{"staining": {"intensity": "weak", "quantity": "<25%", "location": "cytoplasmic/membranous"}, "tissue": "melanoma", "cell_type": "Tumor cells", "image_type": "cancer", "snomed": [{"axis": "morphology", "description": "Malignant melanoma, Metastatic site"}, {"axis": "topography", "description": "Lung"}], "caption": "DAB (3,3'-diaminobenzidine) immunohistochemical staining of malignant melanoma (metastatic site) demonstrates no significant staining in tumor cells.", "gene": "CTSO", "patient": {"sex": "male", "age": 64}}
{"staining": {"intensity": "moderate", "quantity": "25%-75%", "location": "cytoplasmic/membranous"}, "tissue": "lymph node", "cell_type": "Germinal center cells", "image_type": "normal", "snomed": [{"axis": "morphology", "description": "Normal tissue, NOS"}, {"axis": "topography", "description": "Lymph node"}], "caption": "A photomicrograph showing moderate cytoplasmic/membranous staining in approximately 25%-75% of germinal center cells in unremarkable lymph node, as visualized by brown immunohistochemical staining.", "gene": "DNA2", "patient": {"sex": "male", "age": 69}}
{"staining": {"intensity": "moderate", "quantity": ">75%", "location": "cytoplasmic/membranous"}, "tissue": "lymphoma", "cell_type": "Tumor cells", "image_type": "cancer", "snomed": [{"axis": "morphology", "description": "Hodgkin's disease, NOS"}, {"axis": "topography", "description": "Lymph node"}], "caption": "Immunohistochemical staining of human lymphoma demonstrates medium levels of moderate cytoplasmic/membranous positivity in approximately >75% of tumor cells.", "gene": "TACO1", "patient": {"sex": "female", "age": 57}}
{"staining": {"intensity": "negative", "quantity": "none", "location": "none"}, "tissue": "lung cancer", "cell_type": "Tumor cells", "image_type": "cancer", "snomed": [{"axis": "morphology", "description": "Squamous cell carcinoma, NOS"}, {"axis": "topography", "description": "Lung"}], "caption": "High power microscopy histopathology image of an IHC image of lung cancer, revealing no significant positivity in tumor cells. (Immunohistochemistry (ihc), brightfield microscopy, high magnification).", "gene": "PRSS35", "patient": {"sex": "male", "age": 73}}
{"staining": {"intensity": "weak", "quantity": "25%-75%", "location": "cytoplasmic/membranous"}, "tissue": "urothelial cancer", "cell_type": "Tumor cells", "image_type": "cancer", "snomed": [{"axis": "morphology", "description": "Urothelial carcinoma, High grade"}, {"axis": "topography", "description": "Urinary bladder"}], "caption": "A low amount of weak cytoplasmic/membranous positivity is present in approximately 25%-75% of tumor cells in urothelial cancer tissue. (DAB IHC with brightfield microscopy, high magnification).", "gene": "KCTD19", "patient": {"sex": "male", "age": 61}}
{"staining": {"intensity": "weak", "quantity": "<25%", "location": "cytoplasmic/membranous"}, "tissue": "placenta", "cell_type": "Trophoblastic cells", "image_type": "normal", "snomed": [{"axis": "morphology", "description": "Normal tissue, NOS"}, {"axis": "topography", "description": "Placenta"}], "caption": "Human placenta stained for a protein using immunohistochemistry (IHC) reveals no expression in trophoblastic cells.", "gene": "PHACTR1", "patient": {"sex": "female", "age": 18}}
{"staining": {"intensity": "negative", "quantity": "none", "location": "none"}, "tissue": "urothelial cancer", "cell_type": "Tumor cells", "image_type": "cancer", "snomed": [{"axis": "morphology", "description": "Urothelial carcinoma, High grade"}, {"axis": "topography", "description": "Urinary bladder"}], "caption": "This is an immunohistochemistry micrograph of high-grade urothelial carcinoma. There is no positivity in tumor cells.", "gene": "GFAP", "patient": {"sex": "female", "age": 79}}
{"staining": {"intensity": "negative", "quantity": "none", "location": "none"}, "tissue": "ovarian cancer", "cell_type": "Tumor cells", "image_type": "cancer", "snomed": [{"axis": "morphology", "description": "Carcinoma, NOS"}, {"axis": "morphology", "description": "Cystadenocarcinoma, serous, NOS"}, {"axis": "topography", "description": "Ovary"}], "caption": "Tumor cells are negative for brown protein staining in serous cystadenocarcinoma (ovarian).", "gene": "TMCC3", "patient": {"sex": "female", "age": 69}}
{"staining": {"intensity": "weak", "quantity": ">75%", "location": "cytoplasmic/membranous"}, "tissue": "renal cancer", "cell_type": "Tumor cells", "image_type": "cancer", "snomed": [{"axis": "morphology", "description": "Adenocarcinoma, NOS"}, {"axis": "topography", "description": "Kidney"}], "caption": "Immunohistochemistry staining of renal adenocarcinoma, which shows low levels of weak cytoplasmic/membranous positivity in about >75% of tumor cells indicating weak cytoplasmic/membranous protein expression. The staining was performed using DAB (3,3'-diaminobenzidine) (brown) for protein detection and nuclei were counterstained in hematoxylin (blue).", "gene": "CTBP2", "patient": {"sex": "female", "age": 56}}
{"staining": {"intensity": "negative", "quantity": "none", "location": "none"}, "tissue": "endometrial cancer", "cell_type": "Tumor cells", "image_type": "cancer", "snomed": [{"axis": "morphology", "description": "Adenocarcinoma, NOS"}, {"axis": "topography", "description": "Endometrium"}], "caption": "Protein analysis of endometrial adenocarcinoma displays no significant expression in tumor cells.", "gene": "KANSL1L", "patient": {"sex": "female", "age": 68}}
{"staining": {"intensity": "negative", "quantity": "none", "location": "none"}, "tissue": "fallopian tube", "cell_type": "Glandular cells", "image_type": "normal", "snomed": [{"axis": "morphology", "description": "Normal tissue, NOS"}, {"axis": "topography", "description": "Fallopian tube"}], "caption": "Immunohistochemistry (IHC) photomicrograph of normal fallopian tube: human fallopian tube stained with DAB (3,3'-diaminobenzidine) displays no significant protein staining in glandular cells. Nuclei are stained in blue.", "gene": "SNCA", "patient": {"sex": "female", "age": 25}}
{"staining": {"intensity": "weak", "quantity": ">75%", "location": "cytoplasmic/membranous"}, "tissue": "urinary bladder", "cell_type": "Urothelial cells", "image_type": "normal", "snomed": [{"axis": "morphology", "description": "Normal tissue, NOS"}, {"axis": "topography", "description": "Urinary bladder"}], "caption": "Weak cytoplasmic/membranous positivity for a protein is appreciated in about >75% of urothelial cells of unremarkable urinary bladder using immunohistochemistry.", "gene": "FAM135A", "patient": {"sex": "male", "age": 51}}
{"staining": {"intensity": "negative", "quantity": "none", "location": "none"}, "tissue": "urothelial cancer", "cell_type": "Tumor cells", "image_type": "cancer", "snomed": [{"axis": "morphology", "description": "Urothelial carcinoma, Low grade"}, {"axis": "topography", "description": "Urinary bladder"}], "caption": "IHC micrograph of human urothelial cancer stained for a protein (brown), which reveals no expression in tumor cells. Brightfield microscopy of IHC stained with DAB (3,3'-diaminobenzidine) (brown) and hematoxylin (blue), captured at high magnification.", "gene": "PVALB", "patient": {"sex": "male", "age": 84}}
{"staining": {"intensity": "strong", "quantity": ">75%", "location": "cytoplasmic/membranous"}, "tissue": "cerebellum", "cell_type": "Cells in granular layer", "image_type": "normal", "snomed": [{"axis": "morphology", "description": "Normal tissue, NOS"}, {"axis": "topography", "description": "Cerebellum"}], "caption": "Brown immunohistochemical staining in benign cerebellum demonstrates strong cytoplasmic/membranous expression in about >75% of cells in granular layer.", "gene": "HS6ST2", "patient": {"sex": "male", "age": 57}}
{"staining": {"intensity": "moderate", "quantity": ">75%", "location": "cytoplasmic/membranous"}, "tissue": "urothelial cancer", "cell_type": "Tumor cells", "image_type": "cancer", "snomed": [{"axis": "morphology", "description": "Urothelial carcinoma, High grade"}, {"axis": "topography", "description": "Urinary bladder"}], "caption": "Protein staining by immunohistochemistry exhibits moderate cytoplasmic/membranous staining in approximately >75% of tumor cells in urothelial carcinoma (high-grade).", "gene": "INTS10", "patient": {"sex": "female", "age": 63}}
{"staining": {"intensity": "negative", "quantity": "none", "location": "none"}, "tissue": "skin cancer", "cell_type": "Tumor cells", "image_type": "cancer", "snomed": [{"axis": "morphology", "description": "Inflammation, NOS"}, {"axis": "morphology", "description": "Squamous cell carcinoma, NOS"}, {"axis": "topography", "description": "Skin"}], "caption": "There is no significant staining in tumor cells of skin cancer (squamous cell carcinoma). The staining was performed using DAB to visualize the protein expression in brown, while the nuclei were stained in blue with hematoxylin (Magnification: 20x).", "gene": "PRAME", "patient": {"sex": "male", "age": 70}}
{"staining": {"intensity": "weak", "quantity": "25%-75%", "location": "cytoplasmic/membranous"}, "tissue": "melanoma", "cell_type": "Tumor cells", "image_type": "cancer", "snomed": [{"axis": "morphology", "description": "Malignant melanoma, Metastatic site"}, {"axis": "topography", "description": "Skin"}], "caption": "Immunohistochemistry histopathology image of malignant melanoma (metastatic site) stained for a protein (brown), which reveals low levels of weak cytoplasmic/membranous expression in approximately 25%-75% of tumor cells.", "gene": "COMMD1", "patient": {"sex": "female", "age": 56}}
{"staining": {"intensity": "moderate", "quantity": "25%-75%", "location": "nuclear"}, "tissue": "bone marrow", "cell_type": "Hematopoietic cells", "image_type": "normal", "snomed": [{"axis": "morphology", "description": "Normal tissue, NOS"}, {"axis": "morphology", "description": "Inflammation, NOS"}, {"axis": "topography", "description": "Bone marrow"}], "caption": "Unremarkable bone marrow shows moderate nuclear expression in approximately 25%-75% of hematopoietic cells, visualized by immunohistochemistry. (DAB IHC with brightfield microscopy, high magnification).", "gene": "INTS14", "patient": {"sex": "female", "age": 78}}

==================================================

### Exercise directions:
Copy exactly the lines running from the one that holds "is no significant" to the last line of the listing above. Include both of those lines.

### Task result:
{"staining": {"intensity": "negative", "quantity": "none", "location": "none"}, "tissue": "skin cancer", "cell_type": "Tumor cells", "image_type": "cancer", "snomed": [{"axis": "morphology", "description": "Inflammation, NOS"}, {"axis": "morphology", "description": "Squamous cell carcinoma, NOS"}, {"axis": "topography", "description": "Skin"}], "caption": "There is no significant staining in tumor cells of skin cancer (squamous cell carcinoma). The staining was performed using DAB to visualize the protein expression in brown, while the nuclei were stained in blue with hematoxylin (Magnification: 20x).", "gene": "PRAME", "patient": {"sex": "male", "age": 70}}
{"staining": {"intensity": "weak", "quantity": "25%-75%", "location": "cytoplasmic/membranous"}, "tissue": "melanoma", "cell_type": "Tumor cells", "image_type": "cancer", "snomed": [{"axis": "morphology", "description": "Malignant melanoma, Metastatic site"}, {"axis": "topography", "description": "Skin"}], "caption": "Immunohistochemistry histopathology image of malignant melanoma (metastatic site) stained for a protein (brown), which reveals low levels of weak cytoplasmic/membranous expression in approximately 25%-75% of tumor cells.", "gene": "COMMD1", "patient": {"sex": "female", "age": 56}}
{"staining": {"intensity": "moderate", "quantity": "25%-75%", "location": "nuclear"}, "tissue": "bone marrow", "cell_type": "Hematopoietic cells", "image_type": "normal", "snomed": [{"axis": "morphology", "description": "Normal tissue, NOS"}, {"axis": "morphology", "description": "Inflammation, NOS"}, {"axis": "topography", "description": "Bone marrow"}], "caption": "Unremarkable bone marrow shows moderate nuclear expression in approximately 25%-75% of hematopoietic cells, visualized by immunohistochemistry. (DAB IHC with brightfield microscopy, high magnification).", "gene": "INTS14", "patient": {"sex": "female", "age": 78}}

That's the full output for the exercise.